In a way though, this is a sort of Jekyll and Hyde play. It is quite funny, but it has a darker underbelly than most farce. The marriages we see leave much to be desired, as does the friendship between Neville and Eddie. Neville enjoys being in control and if things don’t seem to be going his way, he simply ignores them. Baker does a nice job of playing the unfulfilled wife who wants desperately to believe she is happily married, and finally demands attention. Pattie is worried about her relationship with Eddie and frightened that he doesn’t want the new baby. Bernard and Phyllis are just an all-around hot mess, but we laugh at them anyhow.

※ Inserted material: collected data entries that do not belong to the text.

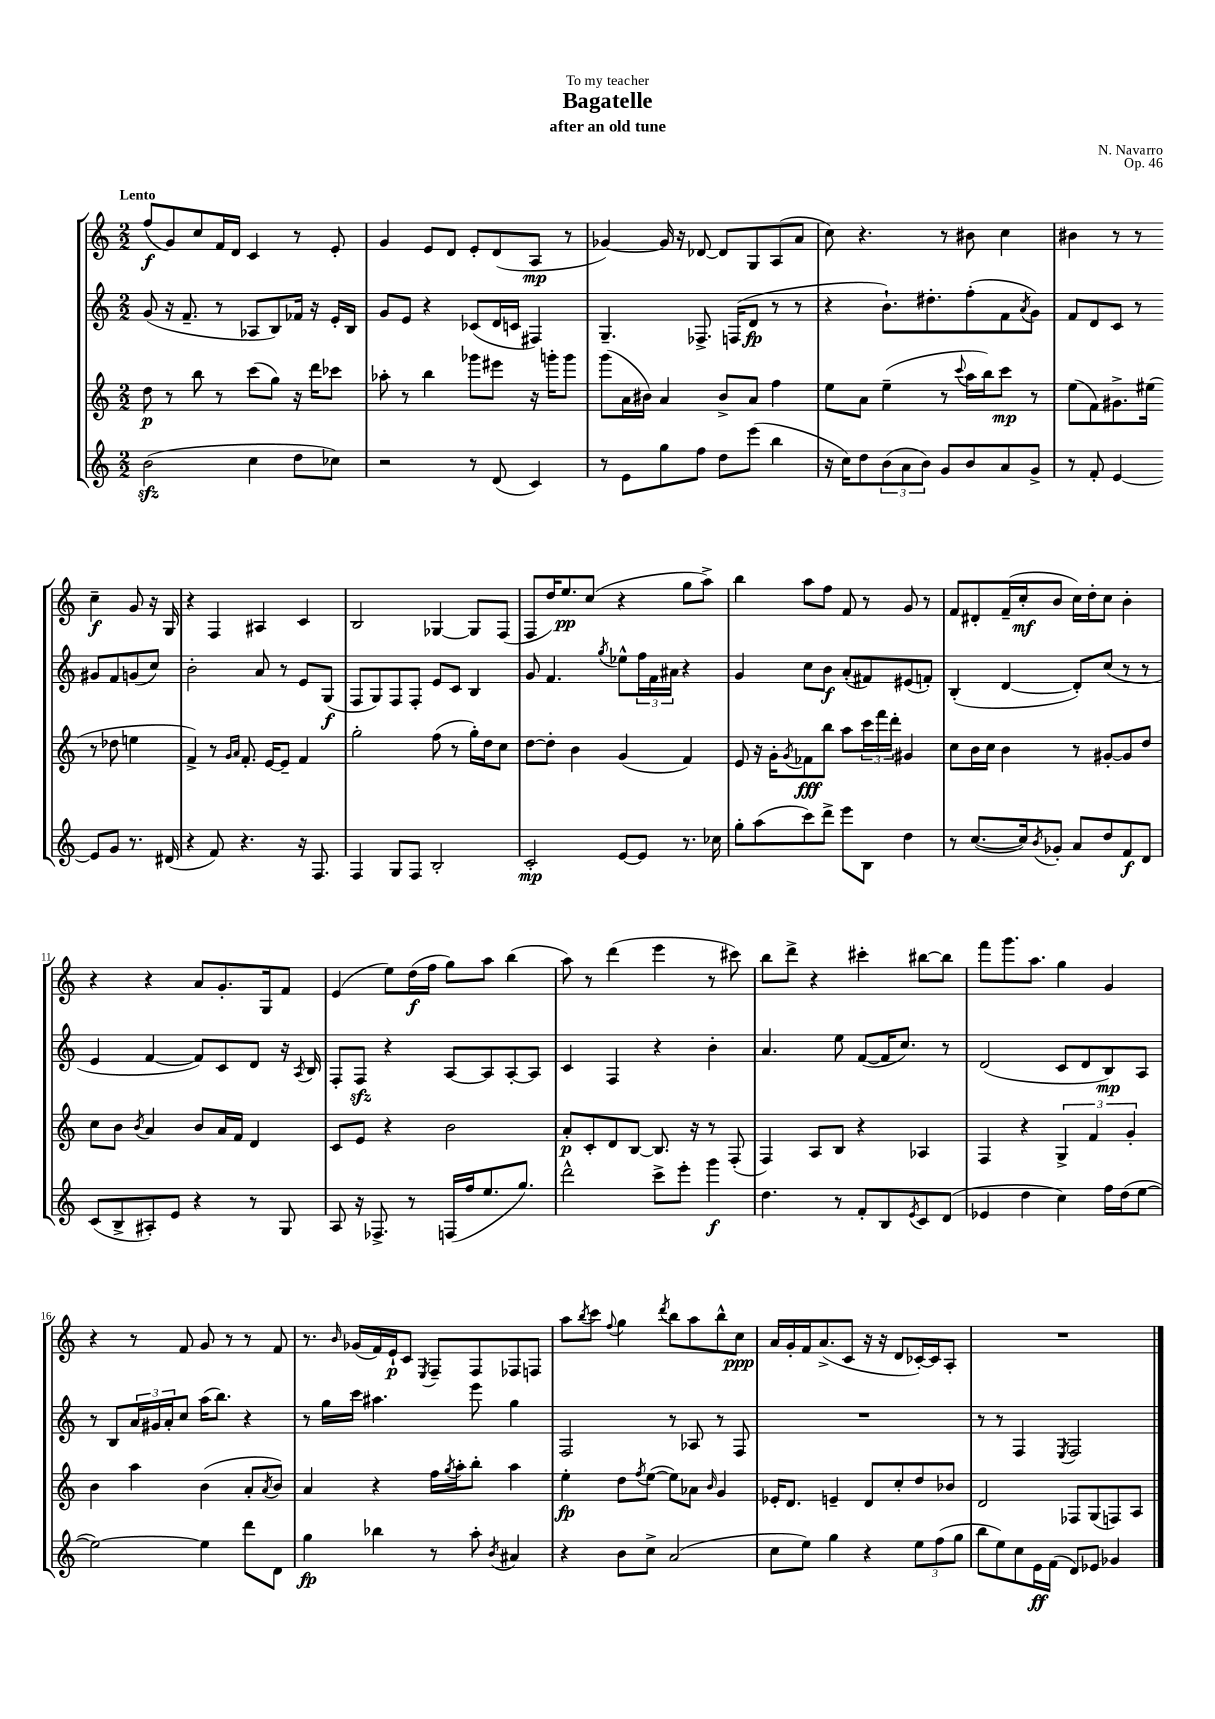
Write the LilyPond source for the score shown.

\header { title = "Bagatelle" composer = "N. Navarro" subtitle = "after an old tune" dedication = "To my teacher" opus = "Op. 46" }
<<
\new StaffGroup <<
\new Staff = "s0" {
    \clef treble \key c \major \numericTimeSignature \time 2/2 \tempo "Lento"
    f''8\f( g'8) c''8 f'16 d'16 c'4 r8 e'8-. |
    g'4 e'8 d'8 e'8-. d'8( a8\mp r8 |
    ges'4~) ges'16 r16 des'8~ des'8 g8 a8( a'8 |
    c''8) r4. r8 bis'8 c''4 |
    bis'4 r8 r8 c''4--\f g'8 r16 g16 |
    r4 f4 ais4 c'4 |
    b2 ges4~ ges8 f8( |
    f8 d''16) e''8.\pp c''8( r4 g''8 a''8->) |
    b''4 a''8 f''8 f'8 r8 g'8 r8 |
    f'8 dis'8-. f'16--( c''16-.\mf b'8 c''16) d''16-. c''8 b'4-. |
    r4 r4 a'8 g'8.-. g16 f'8 |
    e'4( e''8) d''16\f( f''16 g''8) a''8 b''4( |
    a''8) r8 d'''4( e'''4 r8 cis'''8) |
    b''8 d'''8-> r4 cis'''4-. bis''8~ bis''8 |
    f'''8 g'''8. a''8. g''4 g'4 |
    r4 r8 f'8 g'8 r8 r8 f'8 |
    r8. \grace { b'16 } ges'16( f'16) e'16-!\p c'8 \acciaccatura { e8 } f8-- f8 fes8 f8 |
    a''8 \acciaccatura { b''8 } c'''8 \appoggiatura { f''8 } g''4 \acciaccatura { d'''8 } b''8 a''8 b''8-^ c''8\ppp |
    a'16 g'16-. f'16 a'8.->( c'8 r16 r16 d'8 ces'16~-.) ces'16 a8-. |
    R1 \bar "|." |
}
\new Staff = "s1" {
    \clef treble \key c \major \numericTimeSignature \time 2/2
    g'8( r16 f'8.-- r8 aes8 b8) fes'16 r16 e'16-. b16 |
    g'8 e'8 r4 ces'8( d'16 c'16 fis4) |
    g4.-- fes8.-> f16( d'8\fp r8 r8 |
    r4 b'8.-!) dis''8.-. f''8-.( f'8 \acciaccatura { a'8 } g'8) |
    f'8 d'8 c'8 r8 gis'8 f'8 g'8( c''8) |
    b'2-. a'8 r8 e'8 g8\f( |
    f8 g8) f8 f8-. e'8 c'8 b4 |
    g'8 f'4. \acciaccatura { g''8 } ees''8-^ \tuplet 3/2 { f''16 f'16 ais'16 } r4 |
    g'4 c''8 b'8\f a'8-.( fis'8) eis'8( f'8-.) |
    b4-.( d'4~ d'8-.) c''8( r8 r8 |
    e'4 f'4~ f'8) c'8 d'8 r16 \acciaccatura { a8 } b16 |
    f8-. f8\sfz r4 a8~ a8 a8~-. a8 |
    c'4 f4 r4 b'4-. |
    a'4. e''8 f'8~( f'16 c''8.) r8 |
    d'2( c'8 d'8 b8\mp) a8 |
    r8 b8 \tuplet 3/2 { a'16 gis'16 a'16-. } c''8 a''16( b''8.) r4 |
    r8 g''16 c'''16 ais''4. e'''8 g''4 |
    f2 r8 aes8 r8 f8 |
    R1 |
    r8 r8 f4 \acciaccatura { e8 } f2 \bar "|." |
}
\new Staff = "s2" {
    \clef treble \key c \major \numericTimeSignature \time 2/2
    d''8\p r8 b''8 r8 c'''8( g''8) r16 d'''16 ces'''8 |
    aes''8-. r8 b''4 ges'''8 eis'''8 r16 g'''16-. g'''8 |
    g'''8( a'16 bis'16) a'4 bis'8-> a'8 f''4 |
    e''8 a'8 e''4--( r8 \appoggiatura { c'''8 } a''16 b''16) c'''8\mp r8 |
    e''8( f'8) gis'8.-> eis''16( r8 des''8 e''4 |
    f'4->) r8 \grace { g'16 a'16 } f'8.-. e'16~ e'8-- f'4 |
    g''2-. f''8( r8 g''16-.) d''16 c''8 |
    d''8~ d''8-. b'4 g'4( f'4) |
    e'8 r16 g'16-. \acciaccatura { g'8 } fes'8\fff b''8 a''8 \tuplet 3/2 { c'''16 f'''16 d'''16-. } gis'4 |
    c''8 b'16 c''16 b'4 r8 gis'8~-. gis'8 d''8 |
    c''8 b'8 \acciaccatura { b'8 } a'4 b'8 a'16 f'16 d'4 |
    c'8 e'8 r4 b'2 |
    a'8-.\p c'8-. d'8 b8~ b8. r16 r8 f8-.( |
    f4) a8 b8 r4 aes4 |
    f4 r4 \tuplet 3/2 { g4-> f'4 g'4-. } |
    b'4 a''4 b'4( a'8-. \acciaccatura { a'8 } b'8) |
    a'4 r4 f''16 \acciaccatura { g''8 } a''16-. b''8-. a''4 |
    e''4-.\fp d''8 \acciaccatura { f''8 } e''8~( e''8) aes'8 \grace { b'16 } g'4 |
    ees'16-. d'8. e'4-- d'8 c''8-. d''8 bes'8 |
    d'2 fes8 g8( f8) a8 \bar "|." |
}
\new Staff = "s3" {
    \clef treble \key c \major \numericTimeSignature \time 2/2
    b'2\sfz( c''4 d''8 ces''8) |
    r2 r8 d'8( c'4) |
    r8 e'8 g''8 f''8 d''8 e'''8( b''4 |
    r16 c''16) d''8 \tuplet 3/2 { b'8( a'8 b'8) } g'8 b'8 a'8 g'8-> |
    r8 f'8-. e'4~ e'8 g'8 r8. dis'16( |
    r4 f'8) r4. r16 f8. |
    f4 g8 f8 b2-. |
    c'2-.\mp e'8~ e'8 r8. ces''16 |
    g''8-. a''8( c'''8) d'''8-> e'''8 b8 d''4 |
    r8 c''8.~( c''16) \acciaccatura { b'8 } ges'8-. a'8 d''8 f'8\f d'8 |
    c'8( b8-> ais8-.) e'8 r4 r8 g8 |
    a8 r16 fes8.-> r8 f16( f''16 e''8. g''8.) |
    d'''2-^ c'''8-> e'''8-. g'''4\f |
    d''4. r8 f'8-. b8 \acciaccatura { e'8 } c'8 d'8( |
    ees'4 d''4 c''4) f''16 d''16( e''8~ |
    e''2~) e''4 d'''8 d'8 |
    g''4\fp bes''4 r8 a''8-. \acciaccatura { b'8 } ais'4 |
    r4 b'8 c''8-> a'2( |
    c''8 e''8) g''4 r4 \tuplet 3/2 { e''8 f''8( g''8 } |
    b''8 e''8) c''8 e'16\ff f'16( d'8) ees'8 ges'4 \bar "|." |
}
>>
>>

The set is a quite convincing old home with a living room and dining room, stairs to the bedrooms and a door to the kitchen. It has rather ugly but appropriate green wallpaper and nice crown molding. It is creatively imagined by Christie Johnston. Robin Weatherall’s collection of Christmas songs from the traditional to the offbeat are interesting, but the volume could stand to be turned down a bit. Johnathan Zelezniak’s lights add to the “festive” mood and JC Krajicek’s costumes are appropriate for each character. I have one nit to pick about the props though. The show is set in 1980, and at one point, a cassette player is a prominent feature of a scene, but Neville uses a contemporary cell phone. It would be simple to switch that out for an old-fashioned cordless prop phone, and I wish Props Designer Lisa Beke would do so. Overall, though, the production is technically quite good.

Part of your enjoyment of this show will depend on how much you like Ayckbourn’s quirky, talky, style. The play runs 2 hours and 30 minutes, not counting intermission. If you like it, and I did, it won’t seem long after it gets going. If Season’s Greetings should happen not to be your cup of nog, then you may feel a a bit trapped yourself. Not incidentally, Neville and Belinda’s last name is “Bunker,” which is not in the program’s credits. Considering the play and the players, I think it should be.